Intravesicular calcium transient during calcium release from sarcoplasmic reticulum

• Published in: Biochemistry (Easton) Vol. 30; no. 21; pp. 5230 - 5237
• Main Authors: Ikemoto, Noriaki, Antoniu, Bozena, Kang, Jaw Jou, Meszaros, Laszlo G, Ronjat, Michel
• Format: Journal Article
• Language: English
• Published: Washington, DC American Chemical Society 28.05.1991
• Subjects: Animals; Biological and medical sciences; Caffeine - pharmacology; calcium; Calcium - metabolism; Calsequestrin - metabolism; Cell physiology; Fundamental and applied biological sciences. Psychology; In Vitro Techniques; Intracellular Membranes - metabolism; Membrane and intracellular transports; Membrane Proteins - metabolism; Molecular and cellular biology; Murexide - analogs & derivatives; Murexide - metabolism; Polylysine - pharmacology; Rabbits; sarcoplasmic reticulum; Sarcoplasmic Reticulum - metabolism; Intracellular transport; Gel electrophoresis; Rabbit; Ion transport; Lagomorpha; Calcium Ions; Absorption spectrometry; Vertebrata; Stopped flow method; Mammalia; Sarcoplasmic reticulum; Muscle; Kinetics; Release; Cytoplasmic vesicle
• ISSN: 0006-2960; 1520-4995
• DOI: 10.1021/bi00235a017

The time course of changes in the intravesicular Ca2+ concentration ([Ca2+]i) in terminal cisternal sarcoplasmic reticulum vesicles upon the induction of Ca2+ release was investigated by using tetramethylmurexide (TMX) as an intravesicular Ca2+ probe. Upon the addition of polylysine at the concentration that led to the maximum rate of Ca2+ release, [Ca2+]i decreased monotonically in parallel with Ca2+ release. Upon induction of Ca2+ release by lower concentrations of polylysine, [Ca2+]i first increased above the resting level, followed by a decrease well below it.

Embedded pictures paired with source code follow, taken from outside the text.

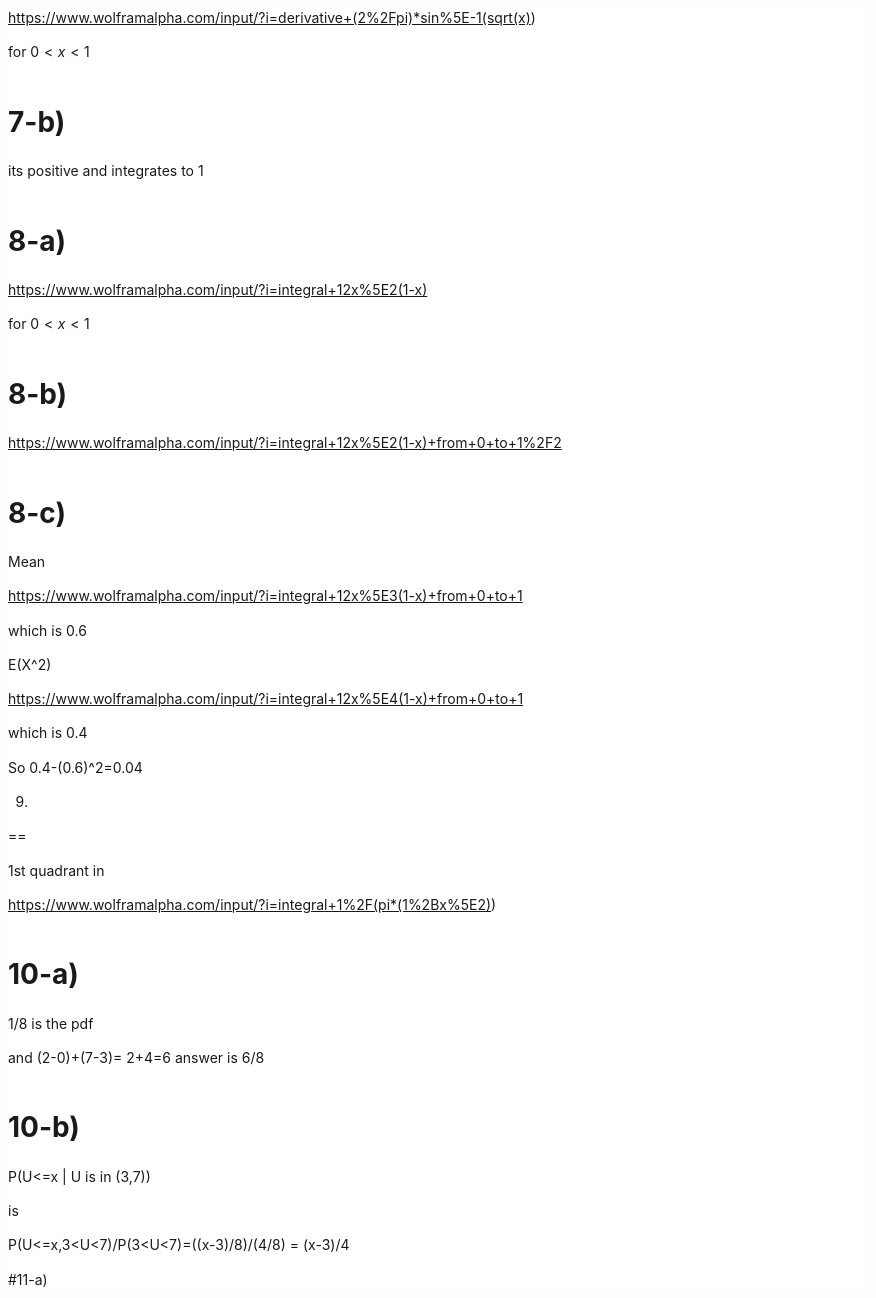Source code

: <https://www.wolframalpha.com/input/?i=derivative+(2%2Fpi)*sin%5E-1(sqrt(x)>)

for 0 &lt; *x* &lt; 1

7-b)
====

its positive and integrates to 1

8-a)
====

<https://www.wolframalpha.com/input/?i=integral+12x%5E2(1-x)>

for 0 &lt; *x* &lt; 1

8-b)
====

<https://www.wolframalpha.com/input/?i=integral+12x%5E2(1-x)+from+0+to+1%2F2>

8-c)
====

Mean

<https://www.wolframalpha.com/input/?i=integral+12x%5E3(1-x)+from+0+to+1>

which is 0.6

E(X^2)

<https://www.wolframalpha.com/input/?i=integral+12x%5E4(1-x)+from+0+to+1>

which is 0.4

So 0.4-(0.6)^2=0.04

9)
==

1st quadrant in

<https://www.wolframalpha.com/input/?i=integral+1%2F(pi*(1%2Bx%5E2)>)

10-a)
=====

1/8 is the pdf

and (2-0)+(7-3)= 2+4=6 answer is 6/8

10-b)
=====

P(U&lt;=x | U is in (3,7))

is

P(U&lt;=x,3<U<7)/P(3<U<7)=((x-3)/8)/(4/8) = (x-3)/4


#11-a)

The release triggers polylysine, and caffeine brought about dissociation of calcium that bound to a nonvesicular membrane segment consisting of the junctional face membrane and calsequestrin bound to it, as monitored with TMX. No Ca2+ dissociation from calsequestrin-free junctional face membranes or from the dissociated calsequestrin was produced by release triggers, but upon reassociation of the dissociated calsequestrin and the junctional face membrane, Ca2+ dissociation by triggers was restored. On the basis of these results, we propose that the release triggers elicit a signal in the junctional face membrane, presumably in the foot protein moiety, which is then transmitted to calsequestrin, leading to the dissociation of the bound calcium; and in SR vesicles, to the transient increase of [Ca2+]i, and subsequently release across the membrane.